The special project, which is separate from the library’s normal web archiving and departmental record keeping, is indeed casting a wide net for submissions. Force said all manner of materials in most any file format are welcome, and the project is set up to allow for maximum accessibility. Most of all, she urged, be creative.
“Feel free to share your original photographs, poems, short stories, blog posts; perhaps you wrote and recorded songs during the quarantine — we’d love to preserve and share your music for others to enjoy for years to come!” she said. “There is no limit to how many times anyone can submit either; people are encouraged to participate as often as they wish.
“Everyone should know their story is important and worth saving and sharing with posterity.”
Matt Stahl, university archivist, noted that the archives project is taking three approaches to documenting COVID-19 at UCSB. In addition to community submissions, the library is web archiving official websites and social media accounts.
“Equally important to these two approaches, though, is the ongoing maintenance of record-keeping and archiving procedures in departments,” Stahl said. “Campus departments should be retaining records of their COVID-19 response, along with other departmental records, so that they can be transferred to the University Archives at some point.”
The library’s archives traditionally serve as the administrative and institutional memory of the campus, as well as a repository of faculty papers.
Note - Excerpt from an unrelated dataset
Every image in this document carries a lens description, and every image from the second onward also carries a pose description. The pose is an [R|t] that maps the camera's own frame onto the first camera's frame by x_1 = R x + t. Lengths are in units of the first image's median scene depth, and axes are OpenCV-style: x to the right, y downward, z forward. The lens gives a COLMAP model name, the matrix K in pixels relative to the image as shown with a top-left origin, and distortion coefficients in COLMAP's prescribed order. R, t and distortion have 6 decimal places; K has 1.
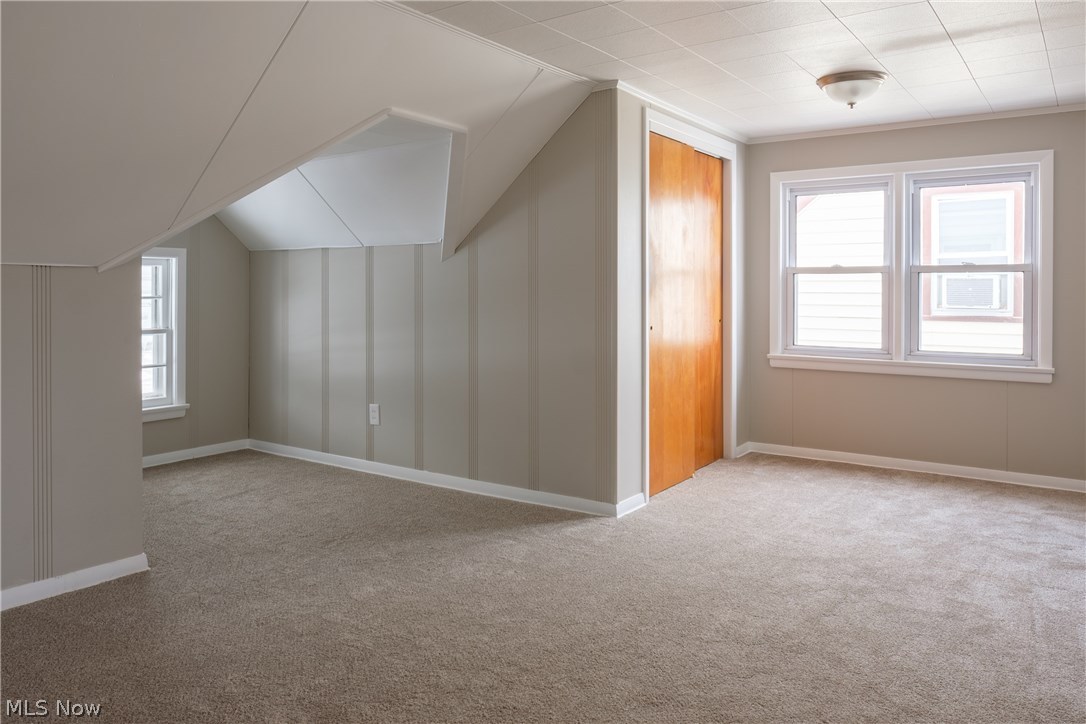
lens RADIAL K [[801.5, 0, 538.8], [0, 801.5, 292.7], [0, 0, 1]] dist [0.002618, 0.001170]
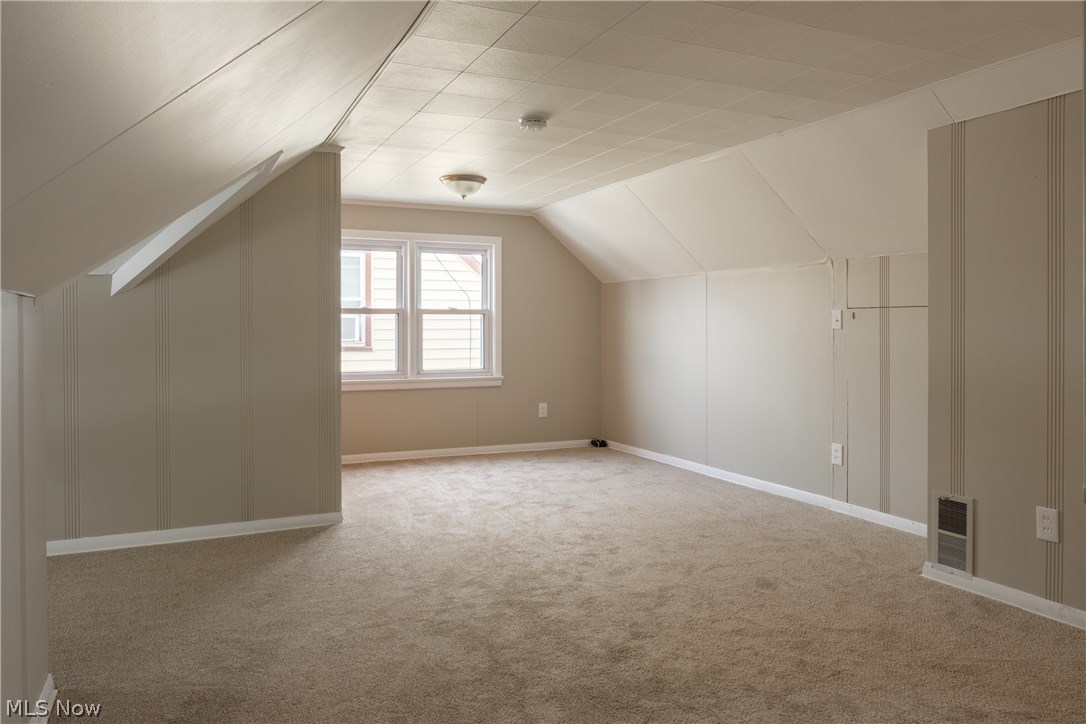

Materials from student and community life, however, “have been lacking,” Stahl said in a memo on university archives collection development.
“We are actively seeking to collect archival materials from student organizations in order to document the history of student and community life here at UCSB,” the memo states. “Similar to administrative records, we will accept materials related to the founding and governance of student organizations, correspondence, and significant cultural events.”
For Force, the community archives project is an opportunity to give the public a space to document their lives during the pandemic.
“My personal hope is to make it clear that archiving experiences in real time is a necessary component in the healing process when a community is under crisis,” she said.
“It’s vital for libraries and historical repositories to act as cultural heritage first responders and serve our community in a way that allows for self-expression and catharsis while also preserving the truth, not only for evidentiary value but also for self-edification, to capture a historical moment in its most raw and unfiltered form,” she said.
“I hope people will feel heard and see their content later in the online exhibit and know they contributed to something really special,” she said.
The project is open-ended, Force noted, and she encourages people to submit as long as they’re willing. The archives staff has worked to make the project as accessible as possible.
“I’m really proud of my colleagues for being so open and supportive throughout this project’s planning and implementation,” Force said. “I’m fortunate to work with a group of professionals, each with such different strengths, who encourage and foster growth in more progressive and inclusive archiving practices.”